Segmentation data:
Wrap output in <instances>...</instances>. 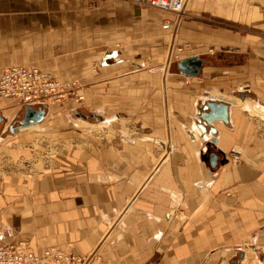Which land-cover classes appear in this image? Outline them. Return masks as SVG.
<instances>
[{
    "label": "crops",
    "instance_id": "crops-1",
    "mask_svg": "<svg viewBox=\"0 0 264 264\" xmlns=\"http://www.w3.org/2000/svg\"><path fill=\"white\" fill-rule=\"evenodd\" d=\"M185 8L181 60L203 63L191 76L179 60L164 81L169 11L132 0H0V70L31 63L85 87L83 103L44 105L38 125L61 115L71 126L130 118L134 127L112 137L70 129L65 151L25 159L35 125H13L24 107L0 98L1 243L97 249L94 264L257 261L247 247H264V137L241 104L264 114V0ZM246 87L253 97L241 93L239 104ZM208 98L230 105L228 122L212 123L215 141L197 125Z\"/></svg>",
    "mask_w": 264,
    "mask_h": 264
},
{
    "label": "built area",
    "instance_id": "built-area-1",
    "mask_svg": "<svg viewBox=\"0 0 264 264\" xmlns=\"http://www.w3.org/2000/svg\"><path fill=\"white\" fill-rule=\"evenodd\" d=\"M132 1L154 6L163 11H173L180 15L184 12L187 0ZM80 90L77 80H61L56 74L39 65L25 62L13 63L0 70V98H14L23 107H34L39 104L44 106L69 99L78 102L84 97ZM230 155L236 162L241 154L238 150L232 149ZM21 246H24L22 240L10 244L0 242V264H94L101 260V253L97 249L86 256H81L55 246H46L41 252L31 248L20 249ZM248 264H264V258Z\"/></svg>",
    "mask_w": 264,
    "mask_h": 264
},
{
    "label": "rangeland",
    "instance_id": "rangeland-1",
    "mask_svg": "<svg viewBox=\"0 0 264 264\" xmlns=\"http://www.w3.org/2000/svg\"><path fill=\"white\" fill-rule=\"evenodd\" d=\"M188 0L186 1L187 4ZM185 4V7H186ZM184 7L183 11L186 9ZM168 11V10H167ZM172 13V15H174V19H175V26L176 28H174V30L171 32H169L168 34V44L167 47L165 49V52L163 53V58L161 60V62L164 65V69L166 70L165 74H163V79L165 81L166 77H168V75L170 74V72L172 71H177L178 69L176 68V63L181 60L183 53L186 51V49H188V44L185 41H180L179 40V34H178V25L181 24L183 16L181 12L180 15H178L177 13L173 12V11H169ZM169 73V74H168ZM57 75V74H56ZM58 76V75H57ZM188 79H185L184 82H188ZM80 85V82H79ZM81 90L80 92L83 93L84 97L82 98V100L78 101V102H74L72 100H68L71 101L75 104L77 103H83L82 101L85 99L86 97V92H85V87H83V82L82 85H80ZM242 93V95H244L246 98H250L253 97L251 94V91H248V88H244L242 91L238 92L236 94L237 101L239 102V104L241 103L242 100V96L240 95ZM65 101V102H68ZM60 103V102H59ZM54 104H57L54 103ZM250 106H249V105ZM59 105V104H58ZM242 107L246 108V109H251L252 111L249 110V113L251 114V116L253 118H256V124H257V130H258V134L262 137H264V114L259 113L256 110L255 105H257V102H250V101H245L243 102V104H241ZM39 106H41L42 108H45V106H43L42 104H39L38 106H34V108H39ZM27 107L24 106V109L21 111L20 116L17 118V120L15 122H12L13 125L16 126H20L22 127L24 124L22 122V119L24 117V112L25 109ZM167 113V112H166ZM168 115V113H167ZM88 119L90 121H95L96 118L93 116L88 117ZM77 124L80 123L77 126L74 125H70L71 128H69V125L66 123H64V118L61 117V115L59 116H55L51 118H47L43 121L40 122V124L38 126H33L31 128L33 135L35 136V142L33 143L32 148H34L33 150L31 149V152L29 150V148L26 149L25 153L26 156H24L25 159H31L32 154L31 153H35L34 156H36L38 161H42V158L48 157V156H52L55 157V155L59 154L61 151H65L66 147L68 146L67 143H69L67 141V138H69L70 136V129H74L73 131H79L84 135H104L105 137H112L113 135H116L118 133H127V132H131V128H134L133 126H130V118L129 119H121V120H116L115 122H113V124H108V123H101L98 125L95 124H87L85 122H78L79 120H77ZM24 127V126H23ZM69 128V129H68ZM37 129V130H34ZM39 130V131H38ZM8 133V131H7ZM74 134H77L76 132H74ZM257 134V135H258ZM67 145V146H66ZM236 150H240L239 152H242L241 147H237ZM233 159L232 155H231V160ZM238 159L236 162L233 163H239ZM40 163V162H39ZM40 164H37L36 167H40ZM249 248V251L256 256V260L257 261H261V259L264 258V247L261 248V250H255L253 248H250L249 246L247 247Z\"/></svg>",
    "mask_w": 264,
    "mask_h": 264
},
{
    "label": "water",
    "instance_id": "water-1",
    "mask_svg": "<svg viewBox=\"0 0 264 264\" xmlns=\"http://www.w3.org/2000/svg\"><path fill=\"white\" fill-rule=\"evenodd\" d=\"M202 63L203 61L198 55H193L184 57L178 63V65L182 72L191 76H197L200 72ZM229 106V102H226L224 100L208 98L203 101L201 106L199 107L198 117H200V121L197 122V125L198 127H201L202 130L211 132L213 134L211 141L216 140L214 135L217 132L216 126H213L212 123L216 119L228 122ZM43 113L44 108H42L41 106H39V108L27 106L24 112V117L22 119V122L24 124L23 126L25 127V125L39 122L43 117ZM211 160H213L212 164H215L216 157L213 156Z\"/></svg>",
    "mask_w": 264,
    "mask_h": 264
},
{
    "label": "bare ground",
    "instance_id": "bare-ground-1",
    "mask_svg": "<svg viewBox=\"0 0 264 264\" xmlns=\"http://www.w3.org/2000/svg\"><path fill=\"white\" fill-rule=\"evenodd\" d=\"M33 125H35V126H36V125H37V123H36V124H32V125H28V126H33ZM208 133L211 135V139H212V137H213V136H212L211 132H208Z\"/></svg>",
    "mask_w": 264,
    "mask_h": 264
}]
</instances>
...
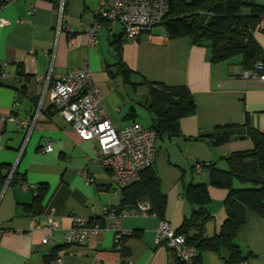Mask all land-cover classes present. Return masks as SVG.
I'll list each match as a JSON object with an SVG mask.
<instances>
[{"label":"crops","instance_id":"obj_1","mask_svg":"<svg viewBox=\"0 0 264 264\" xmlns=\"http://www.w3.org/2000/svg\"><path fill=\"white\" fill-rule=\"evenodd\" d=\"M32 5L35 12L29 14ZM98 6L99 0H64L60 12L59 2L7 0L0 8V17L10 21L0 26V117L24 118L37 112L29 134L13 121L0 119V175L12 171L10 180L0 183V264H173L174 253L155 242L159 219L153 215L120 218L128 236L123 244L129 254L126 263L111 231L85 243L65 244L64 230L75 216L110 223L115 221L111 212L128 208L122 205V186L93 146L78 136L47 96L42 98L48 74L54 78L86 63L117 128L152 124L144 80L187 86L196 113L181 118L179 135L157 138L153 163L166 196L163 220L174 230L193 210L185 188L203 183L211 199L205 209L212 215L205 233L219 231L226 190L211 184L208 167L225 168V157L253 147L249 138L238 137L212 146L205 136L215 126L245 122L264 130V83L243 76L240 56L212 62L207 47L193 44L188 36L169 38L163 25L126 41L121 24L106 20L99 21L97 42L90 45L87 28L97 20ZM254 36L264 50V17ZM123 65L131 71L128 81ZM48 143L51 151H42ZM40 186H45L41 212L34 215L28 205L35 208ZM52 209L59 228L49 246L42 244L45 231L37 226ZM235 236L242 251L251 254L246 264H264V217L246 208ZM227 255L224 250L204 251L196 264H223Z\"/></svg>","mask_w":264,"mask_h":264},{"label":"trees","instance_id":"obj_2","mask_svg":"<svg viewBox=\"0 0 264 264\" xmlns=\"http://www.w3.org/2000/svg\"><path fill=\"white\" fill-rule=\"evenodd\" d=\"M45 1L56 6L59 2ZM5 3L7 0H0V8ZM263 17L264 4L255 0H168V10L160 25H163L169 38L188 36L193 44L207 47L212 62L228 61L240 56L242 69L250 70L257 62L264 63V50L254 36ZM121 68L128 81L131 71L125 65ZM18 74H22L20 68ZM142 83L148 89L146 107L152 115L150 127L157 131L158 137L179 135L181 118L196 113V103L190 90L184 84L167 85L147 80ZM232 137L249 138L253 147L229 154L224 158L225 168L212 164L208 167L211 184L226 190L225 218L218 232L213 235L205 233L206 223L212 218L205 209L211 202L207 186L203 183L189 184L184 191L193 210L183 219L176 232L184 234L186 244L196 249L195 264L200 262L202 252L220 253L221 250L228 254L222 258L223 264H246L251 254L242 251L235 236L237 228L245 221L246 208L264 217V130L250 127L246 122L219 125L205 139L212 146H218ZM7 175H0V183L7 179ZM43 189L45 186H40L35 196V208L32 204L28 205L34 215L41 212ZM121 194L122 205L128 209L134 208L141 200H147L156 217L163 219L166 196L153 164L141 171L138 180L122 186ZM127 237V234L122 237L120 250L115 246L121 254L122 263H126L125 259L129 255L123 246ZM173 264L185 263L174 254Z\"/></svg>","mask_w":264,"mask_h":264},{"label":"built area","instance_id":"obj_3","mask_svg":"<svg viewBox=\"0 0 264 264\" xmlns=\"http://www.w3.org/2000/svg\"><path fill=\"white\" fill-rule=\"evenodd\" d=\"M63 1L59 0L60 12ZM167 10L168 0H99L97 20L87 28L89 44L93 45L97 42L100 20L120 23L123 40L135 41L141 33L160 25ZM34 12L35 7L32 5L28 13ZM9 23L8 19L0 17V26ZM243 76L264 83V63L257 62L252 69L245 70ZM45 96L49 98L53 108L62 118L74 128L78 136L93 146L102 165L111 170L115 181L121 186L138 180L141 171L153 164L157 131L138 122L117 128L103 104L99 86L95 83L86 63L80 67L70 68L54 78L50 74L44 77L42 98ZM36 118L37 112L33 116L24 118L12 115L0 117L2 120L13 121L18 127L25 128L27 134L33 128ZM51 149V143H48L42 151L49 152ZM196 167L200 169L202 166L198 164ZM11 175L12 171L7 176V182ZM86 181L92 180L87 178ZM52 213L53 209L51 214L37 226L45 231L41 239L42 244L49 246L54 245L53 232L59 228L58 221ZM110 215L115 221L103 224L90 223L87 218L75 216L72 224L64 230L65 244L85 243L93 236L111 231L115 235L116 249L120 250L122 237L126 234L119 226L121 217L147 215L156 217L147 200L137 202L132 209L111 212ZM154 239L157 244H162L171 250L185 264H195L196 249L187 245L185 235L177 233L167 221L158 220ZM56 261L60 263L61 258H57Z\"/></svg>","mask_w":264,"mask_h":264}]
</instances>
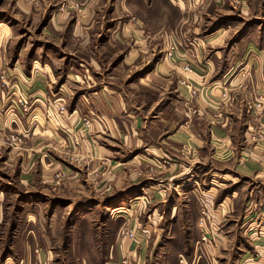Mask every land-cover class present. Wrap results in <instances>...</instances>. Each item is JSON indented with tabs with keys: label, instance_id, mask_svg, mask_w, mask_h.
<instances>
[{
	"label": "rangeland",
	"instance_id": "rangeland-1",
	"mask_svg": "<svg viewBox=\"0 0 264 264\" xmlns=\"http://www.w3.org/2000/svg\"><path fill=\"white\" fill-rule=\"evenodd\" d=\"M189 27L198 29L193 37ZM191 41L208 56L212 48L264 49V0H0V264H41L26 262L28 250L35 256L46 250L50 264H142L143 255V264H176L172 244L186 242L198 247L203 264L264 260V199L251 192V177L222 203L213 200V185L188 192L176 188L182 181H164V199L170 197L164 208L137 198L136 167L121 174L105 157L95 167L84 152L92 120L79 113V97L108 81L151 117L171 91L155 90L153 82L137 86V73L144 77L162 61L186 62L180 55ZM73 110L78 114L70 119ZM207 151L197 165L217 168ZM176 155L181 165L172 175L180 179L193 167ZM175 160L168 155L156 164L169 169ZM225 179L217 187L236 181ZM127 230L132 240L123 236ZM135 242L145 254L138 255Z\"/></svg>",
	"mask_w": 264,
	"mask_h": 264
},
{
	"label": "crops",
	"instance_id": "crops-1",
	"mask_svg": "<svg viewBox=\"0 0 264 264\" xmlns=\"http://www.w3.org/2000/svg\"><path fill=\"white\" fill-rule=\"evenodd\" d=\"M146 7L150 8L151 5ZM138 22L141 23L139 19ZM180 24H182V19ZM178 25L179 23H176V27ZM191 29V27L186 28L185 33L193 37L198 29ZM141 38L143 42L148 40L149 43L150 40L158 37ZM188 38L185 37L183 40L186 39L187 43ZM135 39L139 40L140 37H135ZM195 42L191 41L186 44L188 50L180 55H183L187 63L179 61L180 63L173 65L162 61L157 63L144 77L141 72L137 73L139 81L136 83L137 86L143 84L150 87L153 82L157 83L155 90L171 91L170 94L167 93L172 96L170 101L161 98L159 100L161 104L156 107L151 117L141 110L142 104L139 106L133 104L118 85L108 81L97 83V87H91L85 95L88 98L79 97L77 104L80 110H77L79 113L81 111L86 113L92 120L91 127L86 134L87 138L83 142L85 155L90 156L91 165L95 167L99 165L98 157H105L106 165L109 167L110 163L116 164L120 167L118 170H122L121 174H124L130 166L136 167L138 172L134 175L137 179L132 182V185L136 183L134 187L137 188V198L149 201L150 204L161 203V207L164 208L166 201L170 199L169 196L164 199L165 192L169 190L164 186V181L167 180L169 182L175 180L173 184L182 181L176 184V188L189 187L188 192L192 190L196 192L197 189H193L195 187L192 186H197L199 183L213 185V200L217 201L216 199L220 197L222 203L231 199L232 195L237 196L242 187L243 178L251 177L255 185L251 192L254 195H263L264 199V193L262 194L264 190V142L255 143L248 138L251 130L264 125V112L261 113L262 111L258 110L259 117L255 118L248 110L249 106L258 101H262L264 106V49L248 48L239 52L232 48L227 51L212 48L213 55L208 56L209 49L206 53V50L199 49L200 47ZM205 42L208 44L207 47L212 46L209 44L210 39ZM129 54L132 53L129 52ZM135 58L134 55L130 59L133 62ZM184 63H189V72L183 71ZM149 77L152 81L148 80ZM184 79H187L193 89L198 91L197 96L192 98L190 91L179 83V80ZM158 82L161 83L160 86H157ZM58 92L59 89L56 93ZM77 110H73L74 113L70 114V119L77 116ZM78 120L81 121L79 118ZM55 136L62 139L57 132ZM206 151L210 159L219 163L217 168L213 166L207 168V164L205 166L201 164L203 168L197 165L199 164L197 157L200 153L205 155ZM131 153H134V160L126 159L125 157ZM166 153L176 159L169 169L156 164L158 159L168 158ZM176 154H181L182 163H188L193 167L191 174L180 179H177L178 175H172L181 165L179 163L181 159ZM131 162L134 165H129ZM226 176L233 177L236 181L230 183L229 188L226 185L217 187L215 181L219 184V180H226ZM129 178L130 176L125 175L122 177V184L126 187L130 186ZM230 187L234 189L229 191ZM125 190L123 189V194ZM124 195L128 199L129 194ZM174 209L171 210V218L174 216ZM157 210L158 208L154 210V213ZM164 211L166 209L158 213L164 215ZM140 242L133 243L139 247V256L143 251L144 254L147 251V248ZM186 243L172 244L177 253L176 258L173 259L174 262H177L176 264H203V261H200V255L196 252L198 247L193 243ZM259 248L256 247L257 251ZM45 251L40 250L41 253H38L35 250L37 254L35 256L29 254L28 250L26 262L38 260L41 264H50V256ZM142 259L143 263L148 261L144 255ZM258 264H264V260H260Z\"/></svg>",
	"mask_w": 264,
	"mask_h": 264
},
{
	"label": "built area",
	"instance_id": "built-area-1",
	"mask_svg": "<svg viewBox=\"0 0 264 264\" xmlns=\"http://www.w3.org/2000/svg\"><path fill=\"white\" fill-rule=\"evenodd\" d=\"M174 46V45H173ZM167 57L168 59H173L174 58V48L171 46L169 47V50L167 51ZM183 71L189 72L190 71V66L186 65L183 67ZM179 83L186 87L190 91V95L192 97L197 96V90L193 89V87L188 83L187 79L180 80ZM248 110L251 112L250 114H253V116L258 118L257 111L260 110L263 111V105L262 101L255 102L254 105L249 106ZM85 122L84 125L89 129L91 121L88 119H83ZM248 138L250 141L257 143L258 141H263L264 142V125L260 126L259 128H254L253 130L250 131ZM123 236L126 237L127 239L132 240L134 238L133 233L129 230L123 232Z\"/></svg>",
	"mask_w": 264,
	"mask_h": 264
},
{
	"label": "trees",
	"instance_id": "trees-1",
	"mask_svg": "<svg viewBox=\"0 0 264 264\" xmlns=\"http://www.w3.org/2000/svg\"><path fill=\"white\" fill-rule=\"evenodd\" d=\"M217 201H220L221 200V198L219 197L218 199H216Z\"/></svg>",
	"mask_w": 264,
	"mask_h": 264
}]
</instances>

YOUR GOAL ▸ Pick out every line of the listing above that contains the string "bare", and copy each one. Case matters.

RESULT FOR THIS TASK ▸
    "label": "bare ground",
    "instance_id": "bare-ground-1",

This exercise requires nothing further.